After reading that the area had the city’s highest water bills, Wooten asked a water department representative to come to a meeting to tell members what they could do to reduce their bills.
Inviting two police officers who work in the area to block club meetings and working harder to hear and be heard by them has reduced criminal activity.
As word got out that something new was happening, more and more neighbors appeared at block club meetings. As communication and mutual trust grew and their actions brought results, block club members saw how their collective voice was louder than any individual voice.
Recently, to address the need for house repairs, 14th Street C.A.R.E.S. set its sights on getting loan assistance from the city by becoming a Targeted Investment Neighborhood [TIN].
Becoming a TIN
With Wooten taking the lead, the group did its research and prepared its case. TIN designations, up to this time, had only been granted to formal community development corporations. 14th Street C.A.R.E.S, as the first resident group applying on its own, had to demonstrate a serious commitment to meeting the TIN requirements.
In January, the group asked for the help of its Common Council representative, Alderwoman Milele Coggs. Wooten created a PowerPoint presentation and a map of the area and asked a core group of block club members to join her when she met with Coggs. The alderwoman was amazed both at the size of the group — 15 residents and business owners — and the quality of the presentation. She immediately agreed to support their application.

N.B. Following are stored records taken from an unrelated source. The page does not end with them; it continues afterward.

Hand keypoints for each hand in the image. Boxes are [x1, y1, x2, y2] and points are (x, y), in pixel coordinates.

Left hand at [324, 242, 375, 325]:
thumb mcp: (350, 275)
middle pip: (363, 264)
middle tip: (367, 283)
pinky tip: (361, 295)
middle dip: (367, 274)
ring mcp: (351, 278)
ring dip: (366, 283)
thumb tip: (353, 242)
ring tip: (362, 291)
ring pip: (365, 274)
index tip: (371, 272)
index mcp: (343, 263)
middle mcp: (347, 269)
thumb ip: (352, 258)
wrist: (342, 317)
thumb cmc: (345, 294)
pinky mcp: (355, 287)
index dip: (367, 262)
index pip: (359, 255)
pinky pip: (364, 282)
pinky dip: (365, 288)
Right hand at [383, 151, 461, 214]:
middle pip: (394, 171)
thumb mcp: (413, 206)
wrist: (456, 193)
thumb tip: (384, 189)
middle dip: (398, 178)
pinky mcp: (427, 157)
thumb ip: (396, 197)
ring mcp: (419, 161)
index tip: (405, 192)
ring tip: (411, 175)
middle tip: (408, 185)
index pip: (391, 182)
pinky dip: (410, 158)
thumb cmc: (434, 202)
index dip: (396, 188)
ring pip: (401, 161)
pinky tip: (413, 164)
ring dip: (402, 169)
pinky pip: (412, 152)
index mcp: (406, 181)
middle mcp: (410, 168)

14th Street C.A.R.E.S. overcame another challenge when Wooten learned that David Weber of Neighborhood Improvement Development Corporation, the city agency sponsoring the TIN program, had reservations about considering a block club with no community development organization behind it. Again, Wooten prepared carefully.
With her PowerPoint presentation in hand, Wooten took him on a driving tour and pointed out the neighborhood’s assets. Wooten said, “His whole attitude changed. He said ‘I didn’t know all this existed here. I just didn’t know.’”
In February, 14th Street C.A.R.E.S. got the call that its application was granted. Beginning in April, Borchert Field would be Milwaukee’s eighth TIN. Qualified homeowners would be able to take out partially forgivable home improvement loans over three years.
14th Street C.A.R.E.S. has evolved from a block club with one simple purpose — getting snow removed from the alleys — to one that brings together homeowners, businesses and city officials to solve complex community problems.
One example of how far the group has come is that Wooten and her colleagues are now teaching other neighborhoods how they got TIN status.
“Now everybody, whether they live in the Borchert Field TIN or not, they’re calling me.”